[email protected] wrote in message news:<
[email protected]>...
> Darryl Mataya writes:
>
> > I'm looking for Delta brakes instruction sheet (late model). All these years of looking for NOS
> > brakes paid off, but I've never actually installed a pair. If you have an actual booklet, I'm
> > willing to purchase, but a photocopy or other resource would be helpful too. Yes, I'm sure I
> > could figure it out, but I always collect the written materials if possible.
>
> I'm not sure what it is you want to find in an instruction sheet. Just take the brake apart, clean
> and grease the mechanism.
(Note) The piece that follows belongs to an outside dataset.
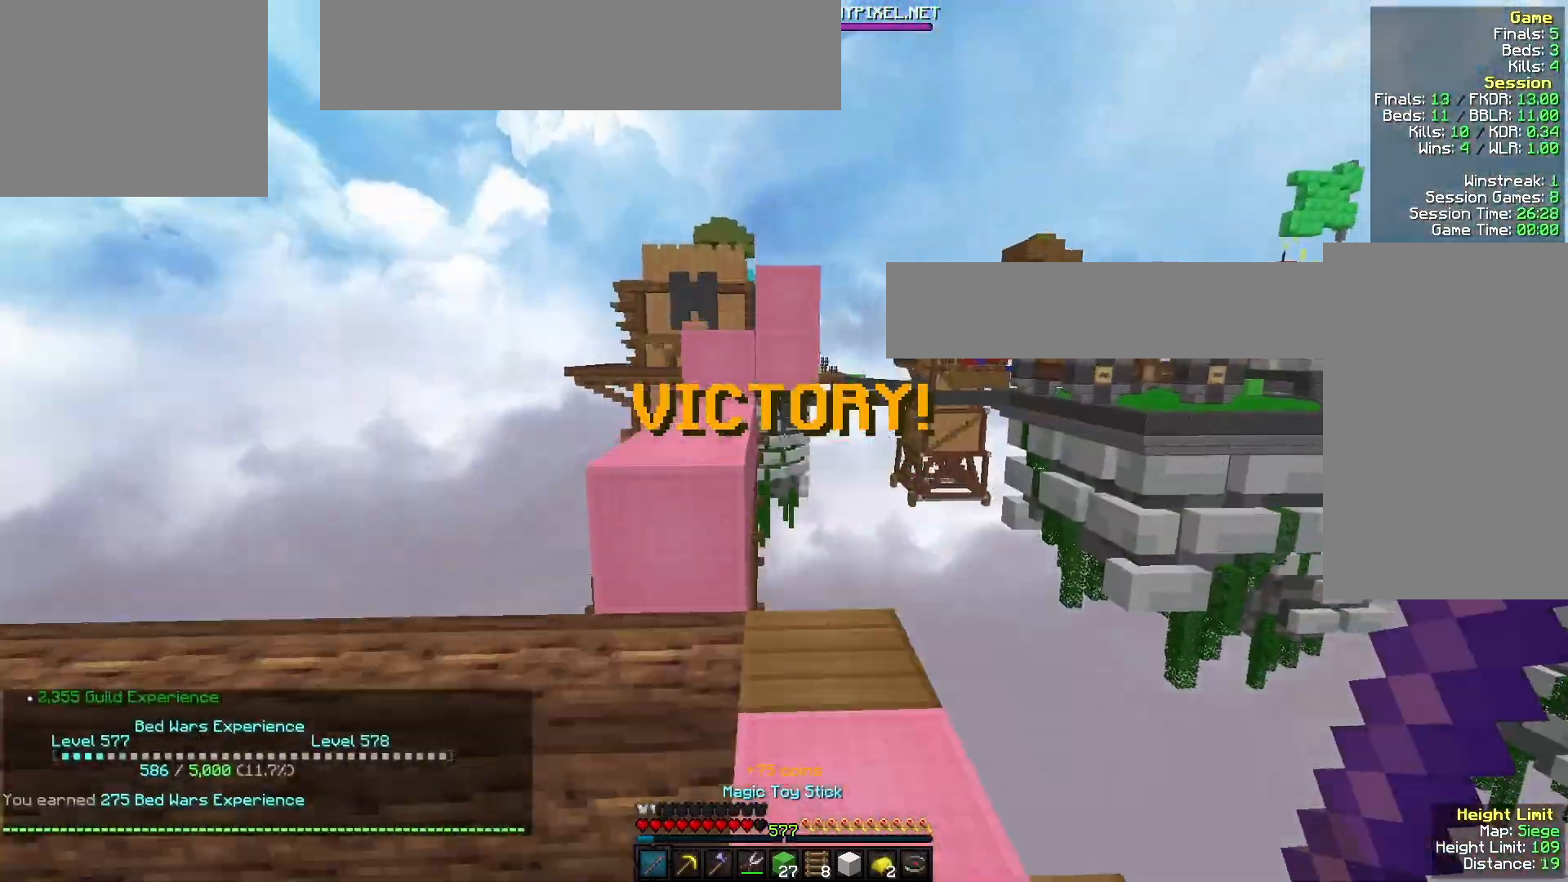
{"keys": ["w"], "mouse": [], "events": [[133, "d", "up"], [167, "a", "down"], [333, "a", "up"]]}
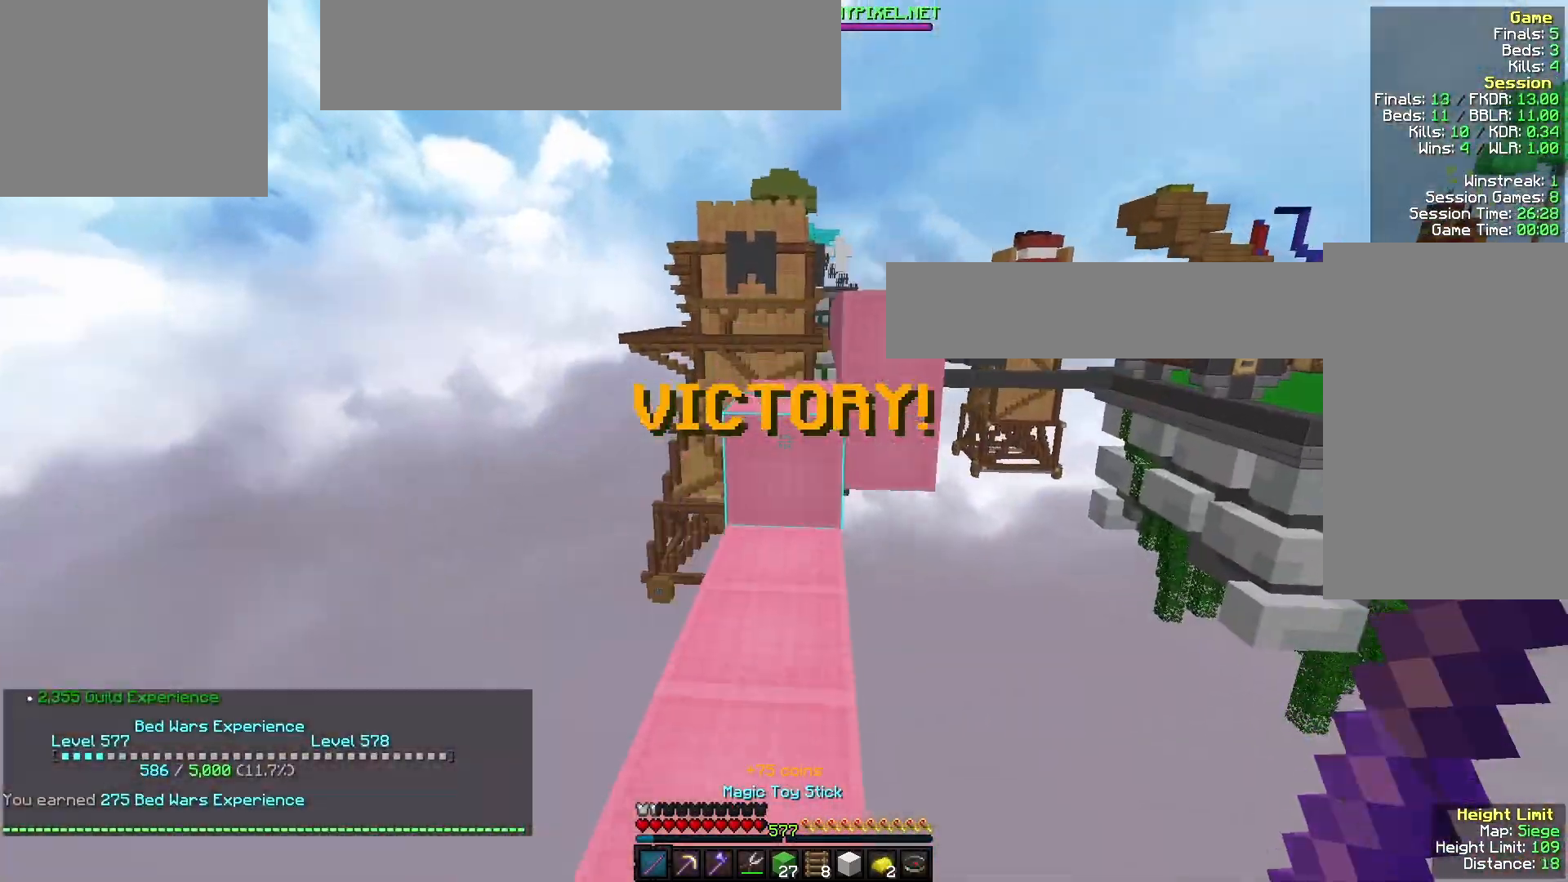
{"keys": ["w"], "mouse": [], "events": []}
There isn't much to it but the parts are small as you can see from the
> pictures at:
>
>
http://www.campyonly.com/roadtests/delta.html
>
> You might also fine interesting the discourse that went on here a few years ago:
>
>
http://yarchive.net/bike/brake_leverage.html http://yarchive.net/car/porsche_vw_beetle.html
>
> Jobst Brandt
[email protected] Palo Alto CA
Jobst,
Thank you for the links. I had read some of those Delta discussions at the time. The VW/Porsche
thread is very useful (and I'm not done reading yet). This is precisely why I also like to collect
written material that accompanies notorious technology. My Delta's will be mounted for display on a
bike with contemporary relics of the C-Record era (high-flange hubs, semi-aero rims, "aero" seat
post). In another 10 years it will be quite instructive for any student of design, technology,
and/or equipment marketing to study this machine and determine what the goals and affects were. I
think it will look beautiful and silly at the same time. But then again I think a bicycle frame made
from titanium merged with carbon looks particularly silly today.